2 Kommentare zu „Afd verteilt Waffen am Wahlstand“

  1. Sie werden immer dreister, wahrscheinlich nicht zuletzt, weil sich durch die guten Wahlergebnisse bestätigt fühlen.

    Ich hoffe, der Saat zeigt sich bald wehrhaft und weist sie in die Schranken, verbiete sie gänzlich. Dann wird es ein Aufschrei der Rechten geben, klar. Aber der Staat wird sonst nicht mehr ernst genommen. Das Recht, solch eine Partei zu verbieten, hat der Staat, wenn man sich nicht an die Verfassung hält.
    Nur zu beobachten, bringt nichts, das hat die Vergangenheit ja bewiesen.
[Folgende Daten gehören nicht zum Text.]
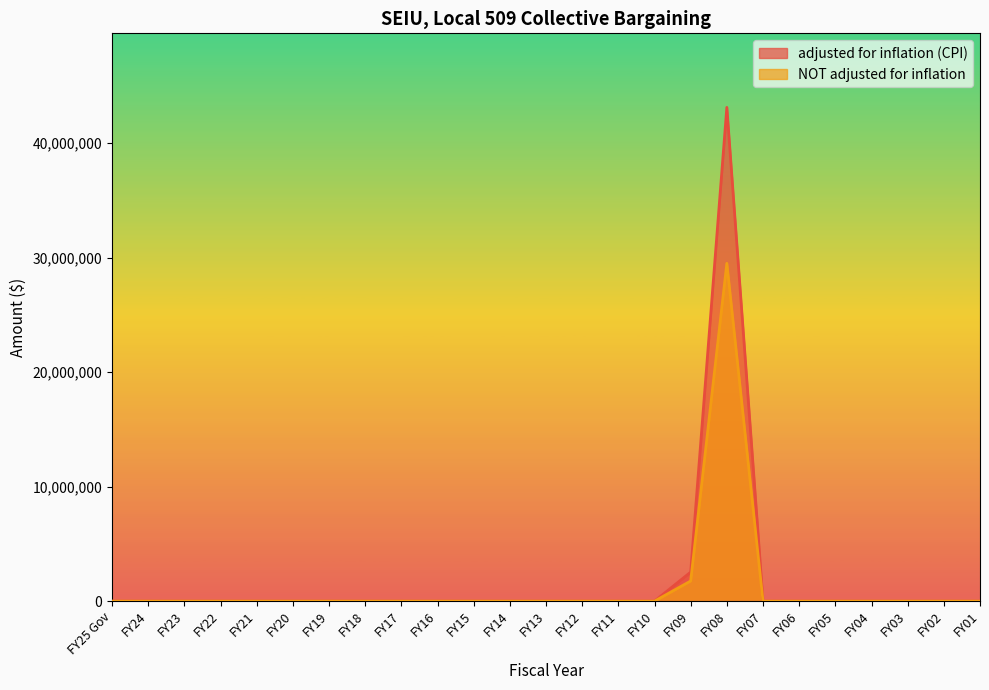

True or false: adjusted for inflation (CPI) and NOT adjusted for inflation cross at least once.

False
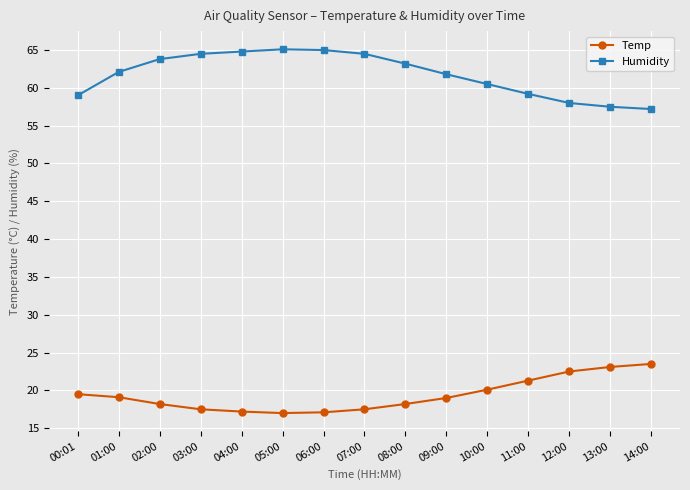

Is the value of Temp at 11:00 greater than the value of Humidity at 09:00?

No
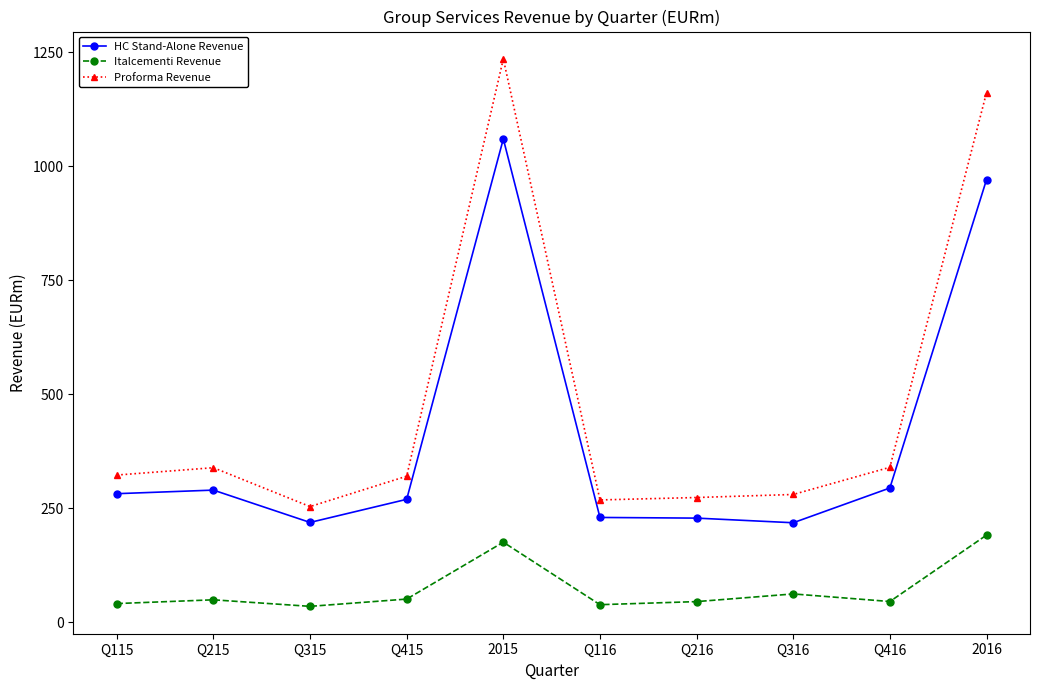

What is the sum of all HC Stand-Alone Revenue values?

4062.3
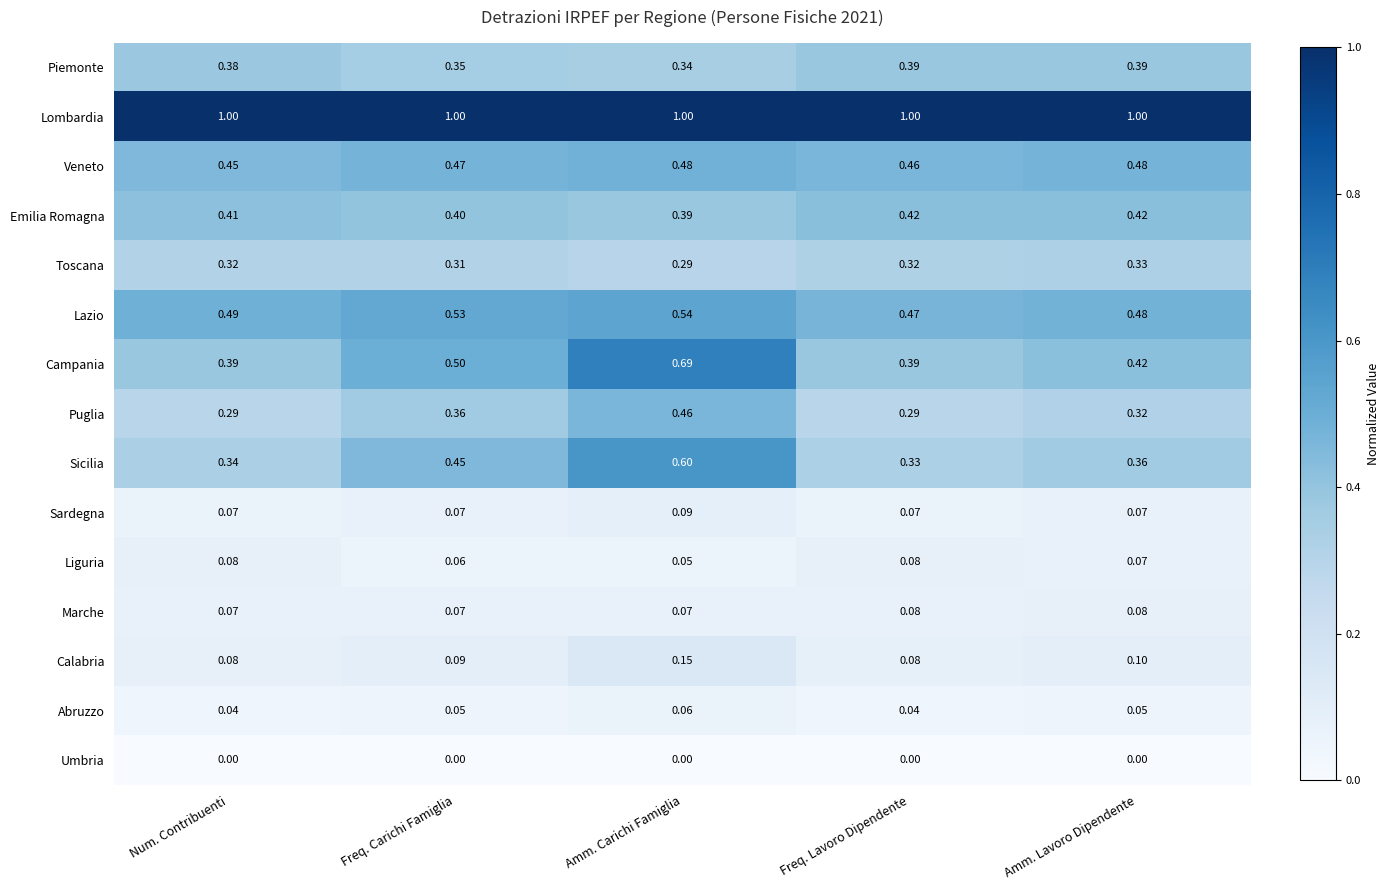

Which series changed the most between Num. Contribuenti and Freq. Lavoro Dipendente?

Lazio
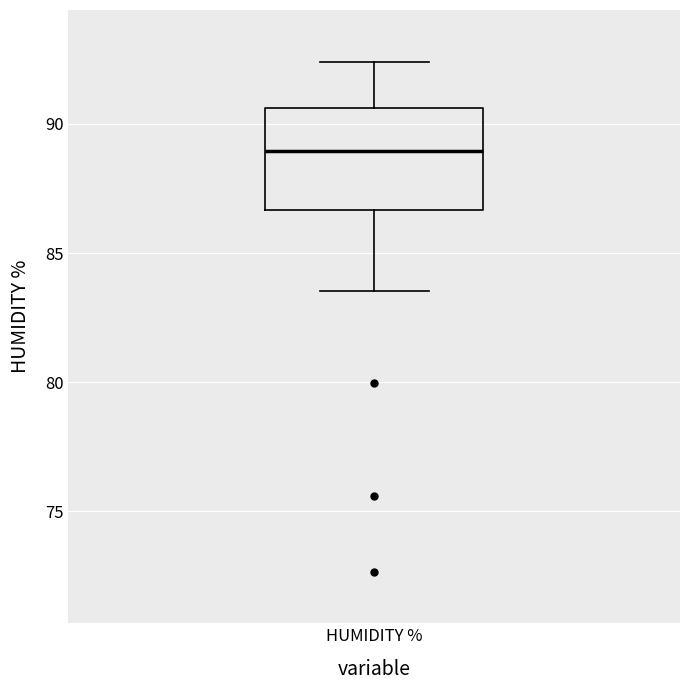

Read this box plot against the y-axis: the position of the median line, the range covered by the box, and the ends of both whiskers. The values are not printed on the chart, so give them approximately, as read against the axis.

median 89.0, box 86.5 to 90.5, whiskers 83.5 to 92.5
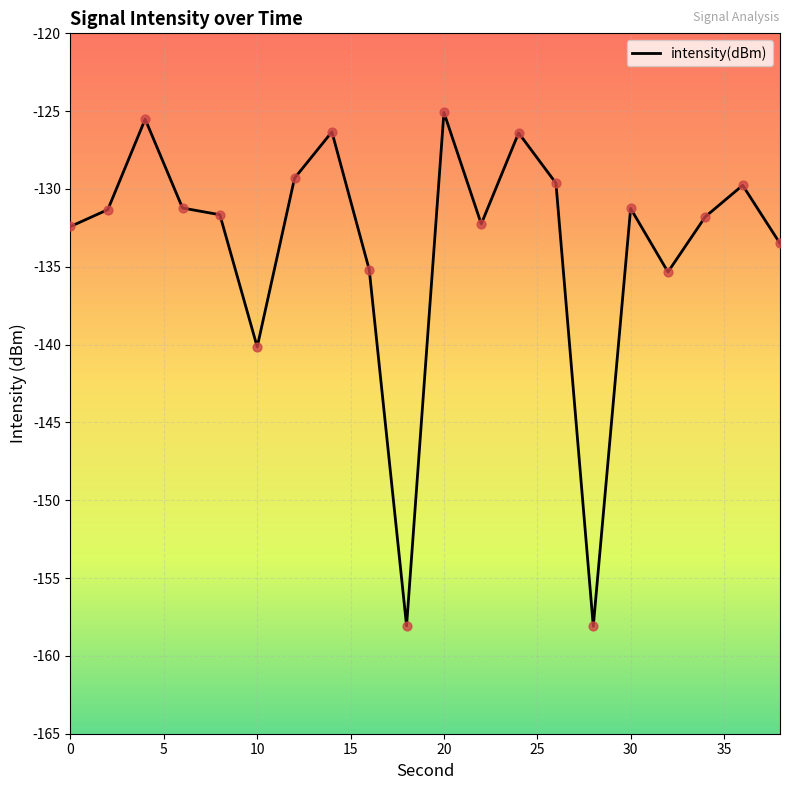

What is the maximum value shown in the chart?

-125.1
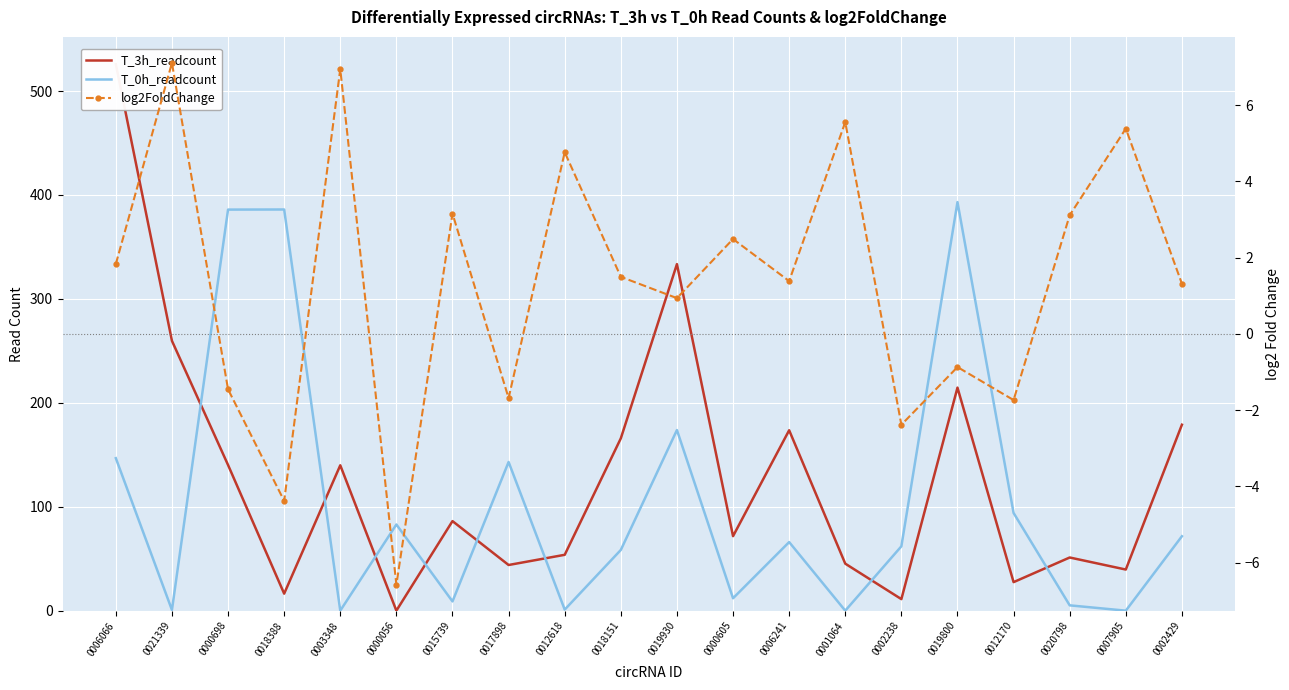

What is the difference between the maximum and second lowest values in the T_0h_readcount series?

393.2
Es kann sogar sein, dass sie sich deshalb „besonders“ fühlen.

    Jetzt komme ich mal mit einem Gorbatschow-Zitat um die Ecke: „Wer zu spät kommt, den bestraft das Leben.“ Wenn der Staat zu lange wartet, ziehen die Rechten peu à peu in die Regierungskreise ein und setzten neue Maßstäbe, was das Sag- bzw. und Machbare betrifft.

  2. Ja, es kann sein, dass Politiker, die das Verbotsverfahren ja initiieren müssten, zu lange warten oder schon gewartet haben. Gefährlich.